Aim: The aim of this study was to evaluate the nutritional status and malnutrition in children with cystic fibrosis. Subjects and Methods: A total of 166 patients with cystic fibrosis, aged 2-20 years were evaluated. A 24-hour dietary recall was calculated using BEBIS 7.2 programme, weight for age (WAZ), height for age (HAZ), weight for height (WHZ) and body mass index z scores (BMIZ) were evaluated using WHO Anthro and Anthro Plus programmes. Results: Out of total, 10.1% of patients were underweight (WAZ ≤-2SD), 21.0% of the patients were stunted (HAZ ≤2SD). 25.3% of the patients were on oral foods, 74.7% were on both oral foods and oral enteral feeds. 41% of the patients skipped the morning meal, the most skipped meal for all age groups was morning meal. When oral foods and enteral feeds were evaluated together, it was found that meeting the percentage of recommended dietay allowances (RDA) for energy, protein, carbohydrate and fat intakes were 67%, 69.5%, 68.2% and 68.9%, respectively (below the recommended level). Vitamin A, E and K intakes of 98.1%, 100%, and 82.3% of the patients were insufficient, respectively. It was found that 81%, 55.4% and 50.6% of the patients had insufficient dietary folic acid, niacin and vitamin C intakes. It was also seen that 66.4% of calcium intake, 44.5% of zinc intake and 13.4% of iron intake were inadequate.
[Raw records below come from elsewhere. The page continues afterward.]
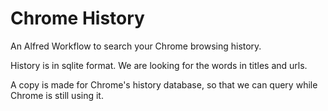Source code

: Chrome History
===============

An Alfred Workflow to search your Chrome browsing history.

History is in sqlite format. We are looking for the words in titles and urls.

A copy is made for Chrome's history database, so that we can query while Chrome is still using it.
In addition, the standard of care of a physician or dietitian except it was found that 25.4% of patients using nutritional supplements or products without the advice. The most widely used feed supplement of omega-3 syrup (9.0%) were found to be. Conclusion: In patients with cystic fibrosis, malabsorption, energy imbalance, increased metabolic rate, are risks of malnutrition.